Before-and-after change data
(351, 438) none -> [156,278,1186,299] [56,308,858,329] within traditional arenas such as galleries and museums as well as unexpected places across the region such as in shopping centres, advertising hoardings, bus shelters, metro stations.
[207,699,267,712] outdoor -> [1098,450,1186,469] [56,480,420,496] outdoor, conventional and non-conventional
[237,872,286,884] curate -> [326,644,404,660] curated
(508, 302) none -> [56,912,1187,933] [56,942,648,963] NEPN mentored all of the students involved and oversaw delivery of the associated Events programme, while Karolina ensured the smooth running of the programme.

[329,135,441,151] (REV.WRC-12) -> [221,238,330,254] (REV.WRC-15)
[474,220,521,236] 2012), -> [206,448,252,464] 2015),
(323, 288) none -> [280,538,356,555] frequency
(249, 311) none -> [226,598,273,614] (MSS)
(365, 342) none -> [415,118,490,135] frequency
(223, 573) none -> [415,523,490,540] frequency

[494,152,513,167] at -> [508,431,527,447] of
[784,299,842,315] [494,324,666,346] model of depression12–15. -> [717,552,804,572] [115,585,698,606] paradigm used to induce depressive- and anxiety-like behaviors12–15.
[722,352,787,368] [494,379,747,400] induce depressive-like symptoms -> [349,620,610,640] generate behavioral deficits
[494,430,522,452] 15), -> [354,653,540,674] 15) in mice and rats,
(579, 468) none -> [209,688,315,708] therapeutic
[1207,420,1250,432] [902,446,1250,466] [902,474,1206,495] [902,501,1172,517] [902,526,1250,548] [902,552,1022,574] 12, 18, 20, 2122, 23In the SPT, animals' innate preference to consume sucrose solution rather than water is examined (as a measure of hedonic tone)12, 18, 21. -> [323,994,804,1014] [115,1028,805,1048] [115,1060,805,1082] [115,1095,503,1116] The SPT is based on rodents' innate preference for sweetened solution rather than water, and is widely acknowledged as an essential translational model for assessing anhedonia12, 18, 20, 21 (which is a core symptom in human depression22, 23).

* [TASK ITEM]: Find and copy each line above that includes the string "frequency".

* [RESULT]:
(323, 288) none -> [280,538,356,555] frequency
(365, 342) none -> [415,118,490,135] frequency
(223, 573) none -> [415,523,490,540] frequency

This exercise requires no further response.